After decades of progress, people with HIV now have access to drugs that keep the virus undetectable and thus under control with simple one-pill-a-day treatments of antiretroviral therapy (ART).   

These treatments suppress the virus, preventing progression of HIV infection to AIDS and eliminating potential transmission of the virus to others.  

But the virus can persist during treatment, even over many years. If ART is stopped, the virus typically resumes replicating, a “viral rebound” of high levels of virus in the blood, which can cause disease progression. This persistent virus is the major obstacle to more definitive treatment or even cure of HIV infection. 

Understanding this persistent virus—the Rebound Competent Viral Reservoir (RCVR)—is a key area of current HIV research. But for many reasons it is extraordinarily difficult to study the RCVR in people living with HIV.  

New research from the AIDS and Cancer Virus Program employed a novel nonhuman primate model using a barcoded virus that allows detailed tracking and dynamics of the biology of the RCVR, from its establishment to the process of viral rebound when treatment is stopped. 

"We sought to advance two key objectives of HIV cure research," reported the group from the Frederick National Laboratory for Cancer Research, Oregon Health & Science University, and University of New South Wales in the journal PLOS Pathogens.  

According to the study, the first objective sought to better understand the way RCVR is established and maintained, defining how these dynamics influence post-ART viral rebound. The second goal was to develop a research model that could test and evaluate potential new treatments. 

In the experiments reported in this study, 35 specially bred rhesus macaques were infected intravenously with barcoded SIVmac239M, a virus model developed at the Frederick National Laboratory’s AIDS and Cancer Virus Program that behaves like HIV in monkeys but with a genetic barcode that allows scientists to track individual viral lineages over time.  

Groups of five animals were treated with daily ART starting at 3, 4, 5, 6, 7, 9, or 12 days post-infection. Viral RNA in the blood plasma, indicative of viral replication, increased rapidly in the animals during primary infection then declined sharply following initiation of ART. 

Use of the barcoded virus model enabled tracking of how the individual barcode variant viruses contributed to viral rebound, enabling calculation of reactivation rates for viruses when ART was discontinued, a powerful approach for analyzing the RCVR.

Dataset records ▸
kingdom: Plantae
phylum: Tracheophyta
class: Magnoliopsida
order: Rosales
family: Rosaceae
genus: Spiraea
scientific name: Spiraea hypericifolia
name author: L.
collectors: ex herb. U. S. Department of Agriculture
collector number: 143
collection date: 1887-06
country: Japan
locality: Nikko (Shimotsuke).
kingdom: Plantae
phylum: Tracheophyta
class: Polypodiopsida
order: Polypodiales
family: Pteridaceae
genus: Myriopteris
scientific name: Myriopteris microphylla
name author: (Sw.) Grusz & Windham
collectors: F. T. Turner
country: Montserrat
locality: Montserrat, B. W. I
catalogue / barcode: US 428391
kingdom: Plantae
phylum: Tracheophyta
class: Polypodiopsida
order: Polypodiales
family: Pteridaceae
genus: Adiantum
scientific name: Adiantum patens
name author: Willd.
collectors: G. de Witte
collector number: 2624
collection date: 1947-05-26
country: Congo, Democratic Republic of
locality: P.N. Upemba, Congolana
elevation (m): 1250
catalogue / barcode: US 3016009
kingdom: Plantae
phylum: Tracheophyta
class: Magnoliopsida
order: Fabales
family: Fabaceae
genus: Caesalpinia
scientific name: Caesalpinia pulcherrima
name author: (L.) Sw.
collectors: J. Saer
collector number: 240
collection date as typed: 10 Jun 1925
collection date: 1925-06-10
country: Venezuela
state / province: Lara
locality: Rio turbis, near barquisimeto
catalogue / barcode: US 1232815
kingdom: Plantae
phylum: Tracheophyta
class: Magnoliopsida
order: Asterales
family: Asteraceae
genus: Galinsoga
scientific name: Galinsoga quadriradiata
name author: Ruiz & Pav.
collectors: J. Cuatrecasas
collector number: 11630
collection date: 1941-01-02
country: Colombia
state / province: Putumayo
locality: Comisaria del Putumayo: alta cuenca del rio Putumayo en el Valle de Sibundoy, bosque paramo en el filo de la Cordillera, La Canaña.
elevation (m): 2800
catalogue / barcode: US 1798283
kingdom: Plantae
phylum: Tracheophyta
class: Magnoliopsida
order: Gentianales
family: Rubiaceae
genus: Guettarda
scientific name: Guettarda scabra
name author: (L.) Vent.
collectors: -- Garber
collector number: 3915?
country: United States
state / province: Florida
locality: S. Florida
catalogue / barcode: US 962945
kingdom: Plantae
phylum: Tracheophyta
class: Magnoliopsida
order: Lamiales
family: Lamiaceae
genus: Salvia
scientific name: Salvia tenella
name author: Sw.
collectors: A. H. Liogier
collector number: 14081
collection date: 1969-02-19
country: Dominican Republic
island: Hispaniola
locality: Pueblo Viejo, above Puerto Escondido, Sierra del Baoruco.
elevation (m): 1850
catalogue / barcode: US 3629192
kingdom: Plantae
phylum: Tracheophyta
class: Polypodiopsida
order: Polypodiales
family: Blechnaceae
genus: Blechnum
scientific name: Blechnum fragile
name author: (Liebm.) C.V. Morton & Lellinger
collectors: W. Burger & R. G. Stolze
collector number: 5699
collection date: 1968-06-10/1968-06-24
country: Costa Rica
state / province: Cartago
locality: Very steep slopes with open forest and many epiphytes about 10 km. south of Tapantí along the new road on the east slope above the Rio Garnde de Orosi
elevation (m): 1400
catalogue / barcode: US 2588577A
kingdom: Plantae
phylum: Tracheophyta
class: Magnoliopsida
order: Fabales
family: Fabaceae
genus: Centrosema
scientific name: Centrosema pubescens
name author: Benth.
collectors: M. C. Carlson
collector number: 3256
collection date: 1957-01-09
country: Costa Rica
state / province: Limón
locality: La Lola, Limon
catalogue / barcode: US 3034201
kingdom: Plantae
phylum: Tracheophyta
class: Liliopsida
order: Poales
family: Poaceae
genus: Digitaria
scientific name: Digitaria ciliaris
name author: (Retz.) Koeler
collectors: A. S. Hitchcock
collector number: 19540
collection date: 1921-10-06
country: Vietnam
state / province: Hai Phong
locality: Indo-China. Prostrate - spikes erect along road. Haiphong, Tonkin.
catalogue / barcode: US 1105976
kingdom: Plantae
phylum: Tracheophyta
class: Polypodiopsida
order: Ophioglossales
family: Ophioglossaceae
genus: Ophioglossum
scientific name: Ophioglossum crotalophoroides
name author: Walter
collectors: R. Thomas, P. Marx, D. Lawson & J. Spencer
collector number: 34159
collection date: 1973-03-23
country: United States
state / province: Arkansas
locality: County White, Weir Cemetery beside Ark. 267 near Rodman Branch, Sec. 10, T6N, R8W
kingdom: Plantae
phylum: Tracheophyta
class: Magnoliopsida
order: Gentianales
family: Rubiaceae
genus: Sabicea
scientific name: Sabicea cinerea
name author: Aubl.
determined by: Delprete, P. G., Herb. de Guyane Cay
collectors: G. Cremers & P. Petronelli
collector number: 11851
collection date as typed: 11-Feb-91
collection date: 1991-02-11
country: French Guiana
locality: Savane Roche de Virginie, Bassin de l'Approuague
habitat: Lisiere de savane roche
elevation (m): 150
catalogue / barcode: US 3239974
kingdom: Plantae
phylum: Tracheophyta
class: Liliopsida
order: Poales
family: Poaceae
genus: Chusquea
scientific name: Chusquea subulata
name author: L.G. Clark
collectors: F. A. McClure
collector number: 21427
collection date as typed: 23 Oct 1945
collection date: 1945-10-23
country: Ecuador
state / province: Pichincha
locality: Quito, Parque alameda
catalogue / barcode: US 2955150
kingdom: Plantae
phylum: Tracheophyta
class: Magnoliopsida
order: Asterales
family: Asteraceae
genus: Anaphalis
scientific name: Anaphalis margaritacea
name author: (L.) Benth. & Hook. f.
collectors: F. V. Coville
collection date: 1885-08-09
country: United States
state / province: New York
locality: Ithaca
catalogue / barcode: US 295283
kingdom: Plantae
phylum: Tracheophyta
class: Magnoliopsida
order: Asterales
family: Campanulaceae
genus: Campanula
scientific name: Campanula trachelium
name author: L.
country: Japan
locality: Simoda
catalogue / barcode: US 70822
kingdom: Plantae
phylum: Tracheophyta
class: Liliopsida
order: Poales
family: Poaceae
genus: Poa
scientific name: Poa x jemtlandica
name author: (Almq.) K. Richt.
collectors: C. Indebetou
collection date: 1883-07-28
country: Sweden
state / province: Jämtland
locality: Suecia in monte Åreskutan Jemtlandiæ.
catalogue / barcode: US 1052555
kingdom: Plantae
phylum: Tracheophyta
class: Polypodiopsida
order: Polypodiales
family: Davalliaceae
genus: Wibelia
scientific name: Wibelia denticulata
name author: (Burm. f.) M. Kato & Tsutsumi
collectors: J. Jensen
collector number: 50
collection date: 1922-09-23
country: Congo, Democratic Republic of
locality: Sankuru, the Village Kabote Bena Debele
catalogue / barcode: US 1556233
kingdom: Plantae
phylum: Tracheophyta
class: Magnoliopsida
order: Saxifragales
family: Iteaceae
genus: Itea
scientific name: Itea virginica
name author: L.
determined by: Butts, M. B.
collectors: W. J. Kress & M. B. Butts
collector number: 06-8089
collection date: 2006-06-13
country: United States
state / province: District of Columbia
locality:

What is required ▸
Carry on the article about the HIV rebound reservoir study, picking up after its last sentence.

Result for this exercise ▸
Analyses showed that when ART was started within the first four days after infection, and continued for one year, an initial infection was established but the virus was not capable of persisting through the year of ART and rebounding when ART was stopped—a RCVR was not established. 

When ART was started from days 5 to 7 of infection, the level of infection established increased exponentially with each day’s delay of ART initiation and an increasing level of RCVR was established, resulting in enhanced and rapid viral reactivation and rebound when ART was stopped after a year of treatment. But when ART was started from day 7 to 12 post-infection, the level of infection kept expanding exponentially until ART was started, but the level of RCVR and viral reactivation and rebound when ART was stopped no longer increased proportionally. 

The barcoded virus nonhuman primate model established in this this study makes it possible to detect even small changes to the RCVR which could be useful for fine-tuning and retesting new treatment options that might be developed, individually or in combinations.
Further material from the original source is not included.